Exercise instructions:
The required output consists solely of the lines from the line containing "I need the bounding" through the end of the records, copied exactly.

Entries supplied:
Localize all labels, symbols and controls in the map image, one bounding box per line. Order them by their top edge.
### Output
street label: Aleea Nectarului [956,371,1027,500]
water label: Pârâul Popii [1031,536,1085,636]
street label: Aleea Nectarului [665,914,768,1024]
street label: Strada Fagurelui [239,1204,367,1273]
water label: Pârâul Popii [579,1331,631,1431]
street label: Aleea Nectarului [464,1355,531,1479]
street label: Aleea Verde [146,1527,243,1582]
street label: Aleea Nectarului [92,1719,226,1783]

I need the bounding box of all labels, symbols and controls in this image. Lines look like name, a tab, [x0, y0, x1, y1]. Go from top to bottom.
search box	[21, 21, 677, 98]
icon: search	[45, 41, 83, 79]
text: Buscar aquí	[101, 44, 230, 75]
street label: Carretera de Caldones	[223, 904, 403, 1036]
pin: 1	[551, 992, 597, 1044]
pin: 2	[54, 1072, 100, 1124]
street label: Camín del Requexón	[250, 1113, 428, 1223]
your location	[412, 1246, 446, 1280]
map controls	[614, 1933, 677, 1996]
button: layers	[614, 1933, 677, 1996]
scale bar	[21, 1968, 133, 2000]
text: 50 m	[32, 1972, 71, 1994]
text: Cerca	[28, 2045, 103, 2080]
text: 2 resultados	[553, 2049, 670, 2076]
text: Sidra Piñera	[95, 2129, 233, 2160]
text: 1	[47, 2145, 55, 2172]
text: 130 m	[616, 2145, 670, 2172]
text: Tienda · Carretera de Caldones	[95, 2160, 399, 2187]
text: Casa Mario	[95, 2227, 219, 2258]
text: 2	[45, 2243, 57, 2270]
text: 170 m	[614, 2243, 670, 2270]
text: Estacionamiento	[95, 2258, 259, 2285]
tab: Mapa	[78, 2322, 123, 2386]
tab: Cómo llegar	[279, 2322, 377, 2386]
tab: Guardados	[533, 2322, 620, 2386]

Result of this exercise:
I need the bounding box of all labels, symbols and controls in this image. Lines look like name, a tab, [x0, y0, x1, y1]. Go from top to bottom.
search box	[21, 21, 677, 98]
icon: search	[45, 41, 83, 79]
text: Buscar aquí	[101, 44, 230, 75]
street label: Carretera de Caldones	[223, 904, 403, 1036]
pin: 1	[551, 992, 597, 1044]
pin: 2	[54, 1072, 100, 1124]
street label: Camín del Requexón	[250, 1113, 428, 1223]
your location	[412, 1246, 446, 1280]
map controls	[614, 1933, 677, 1996]
button: layers	[614, 1933, 677, 1996]
scale bar	[21, 1968, 133, 2000]
text: 50 m	[32, 1972, 71, 1994]
text: Cerca	[28, 2045, 103, 2080]
text: 2 resultados	[553, 2049, 670, 2076]
text: Sidra Piñera	[95, 2129, 233, 2160]
text: 1	[47, 2145, 55, 2172]
text: 130 m	[616, 2145, 670, 2172]
text: Tienda · Carretera de Caldones	[95, 2160, 399, 2187]
text: Casa Mario	[95, 2227, 219, 2258]
text: 2	[45, 2243, 57, 2270]
text: 170 m	[614, 2243, 670, 2270]
text: Estacionamiento	[95, 2258, 259, 2285]
tab: Mapa	[78, 2322, 123, 2386]
tab: Cómo llegar	[279, 2322, 377, 2386]
tab: Guardados	[533, 2322, 620, 2386]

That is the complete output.